## PROBLEM DETAILS
Give every line from the records below as a numbered list, leaving out any blank lines.
%%
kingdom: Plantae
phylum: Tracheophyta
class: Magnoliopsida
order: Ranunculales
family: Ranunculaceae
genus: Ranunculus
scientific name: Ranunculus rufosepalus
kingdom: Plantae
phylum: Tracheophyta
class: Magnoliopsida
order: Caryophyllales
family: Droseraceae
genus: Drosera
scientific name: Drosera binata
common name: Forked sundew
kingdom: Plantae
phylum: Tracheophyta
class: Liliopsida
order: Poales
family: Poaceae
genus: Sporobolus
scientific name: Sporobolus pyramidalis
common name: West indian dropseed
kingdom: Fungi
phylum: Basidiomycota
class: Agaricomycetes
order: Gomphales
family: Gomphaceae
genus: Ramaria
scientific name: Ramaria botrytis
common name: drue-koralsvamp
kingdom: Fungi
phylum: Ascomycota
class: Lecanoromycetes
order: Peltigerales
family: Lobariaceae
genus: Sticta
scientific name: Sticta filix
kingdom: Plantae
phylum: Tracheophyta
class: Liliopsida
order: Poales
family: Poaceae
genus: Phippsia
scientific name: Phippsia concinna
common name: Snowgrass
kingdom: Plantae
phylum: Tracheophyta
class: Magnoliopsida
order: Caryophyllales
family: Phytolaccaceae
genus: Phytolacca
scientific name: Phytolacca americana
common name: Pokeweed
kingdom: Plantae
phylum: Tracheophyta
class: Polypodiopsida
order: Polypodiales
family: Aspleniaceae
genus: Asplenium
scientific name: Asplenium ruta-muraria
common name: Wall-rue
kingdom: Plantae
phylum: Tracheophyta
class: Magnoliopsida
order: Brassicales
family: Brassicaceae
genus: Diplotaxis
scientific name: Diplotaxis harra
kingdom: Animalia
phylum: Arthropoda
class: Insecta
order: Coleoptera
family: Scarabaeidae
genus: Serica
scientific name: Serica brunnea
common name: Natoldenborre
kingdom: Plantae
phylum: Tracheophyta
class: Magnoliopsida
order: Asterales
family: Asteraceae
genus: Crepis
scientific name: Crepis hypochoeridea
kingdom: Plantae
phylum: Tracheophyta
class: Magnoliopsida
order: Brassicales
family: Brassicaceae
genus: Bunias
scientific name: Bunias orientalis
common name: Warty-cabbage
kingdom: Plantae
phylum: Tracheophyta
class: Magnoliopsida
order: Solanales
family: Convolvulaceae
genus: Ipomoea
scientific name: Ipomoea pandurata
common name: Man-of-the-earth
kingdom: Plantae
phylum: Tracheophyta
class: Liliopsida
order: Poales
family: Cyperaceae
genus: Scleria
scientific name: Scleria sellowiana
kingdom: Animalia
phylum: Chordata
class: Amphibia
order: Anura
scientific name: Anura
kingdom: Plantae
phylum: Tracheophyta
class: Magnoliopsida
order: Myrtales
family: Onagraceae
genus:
%%
## TASK SOLUTION
1. kingdom: Plantae
2. phylum: Tracheophyta
3. class: Magnoliopsida
4. order: Ranunculales
5. family: Ranunculaceae
6. genus: Ranunculus
7. scientific name: Ranunculus rufosepalus
8. kingdom: Plantae
9. phylum: Tracheophyta
10. class: Magnoliopsida
11. order: Caryophyllales
12. family: Droseraceae
13. genus: Drosera
14. scientific name: Drosera binata
15. common name: Forked sundew
16. kingdom: Plantae
17. phylum: Tracheophyta
18. class: Liliopsida
19. order: Poales
20. family: Poaceae
21. genus: Sporobolus
22. scientific name: Sporobolus pyramidalis
23. common name: West indian dropseed
24. kingdom: Fungi
25. phylum: Basidiomycota
26. class: Agaricomycetes
27. order: Gomphales
28. family: Gomphaceae
29. genus: Ramaria
30. scientific name: Ramaria botrytis
31. common name: drue-koralsvamp
32. kingdom: Fungi
33. phylum: Ascomycota
34. class: Lecanoromycetes
35. order: Peltigerales
36. family: Lobariaceae
37. genus: Sticta
38. scientific name: Sticta filix
39. kingdom: Plantae
40. phylum: Tracheophyta
41. class: Liliopsida
42. order: Poales
43. family: Poaceae
44. genus: Phippsia
45. scientific name: Phippsia concinna
46. common name: Snowgrass
47. kingdom: Plantae
48. phylum: Tracheophyta
49. class: Magnoliopsida
50. order: Caryophyllales
51. family: Phytolaccaceae
52. genus: Phytolacca
53. scientific name: Phytolacca americana
54. common name: Pokeweed
55. kingdom: Plantae
56. phylum: Tracheophyta
57. class: Polypodiopsida
58. order: Polypodiales
59. family: Aspleniaceae
60. genus: Asplenium
61. scientific name: Asplenium ruta-muraria
62. common name: Wall-rue
63. kingdom: Plantae
64. phylum: Tracheophyta
65. class: Magnoliopsida
66. order: Brassicales
67. family: Brassicaceae
68. genus: Diplotaxis
69. scientific name: Diplotaxis harra
70. kingdom: Animalia
71. phylum: Arthropoda
72. class: Insecta
73. order: Coleoptera
74. family: Scarabaeidae
75. genus: Serica
76. scientific name: Serica brunnea
77. common name: Natoldenborre
78. kingdom: Plantae
79. phylum: Tracheophyta
80. class: Magnoliopsida
81. order: Asterales
82. family: Asteraceae
83. genus: Crepis
84. scientific name: Crepis hypochoeridea
85. kingdom: Plantae
86. phylum: Tracheophyta
87. class: Magnoliopsida
88. order: Brassicales
89. family: Brassicaceae
90. genus: Bunias
91. scientific name: Bunias orientalis
92. common name: Warty-cabbage
93. kingdom: Plantae
94. phylum: Tracheophyta
95. class: Magnoliopsida
96. order: Solanales
97. family: Convolvulaceae
98. genus: Ipomoea
99. scientific name: Ipomoea pandurata
100. common name: Man-of-the-earth
101. kingdom: Plantae
102. phylum: Tracheophyta
103. class: Liliopsida
104. order: Poales
105. family: Cyperaceae
106. genus: Scleria
107. scientific name: Scleria sellowiana
108. kingdom: Animalia
109. phylum: Chordata
110. class: Amphibia
111. order: Anura
112. scientific name: Anura
113. kingdom: Plantae
114. phylum: Tracheophyta
115. class: Magnoliopsida
116. order: Myrtales
117. family: Onagraceae
118. genus:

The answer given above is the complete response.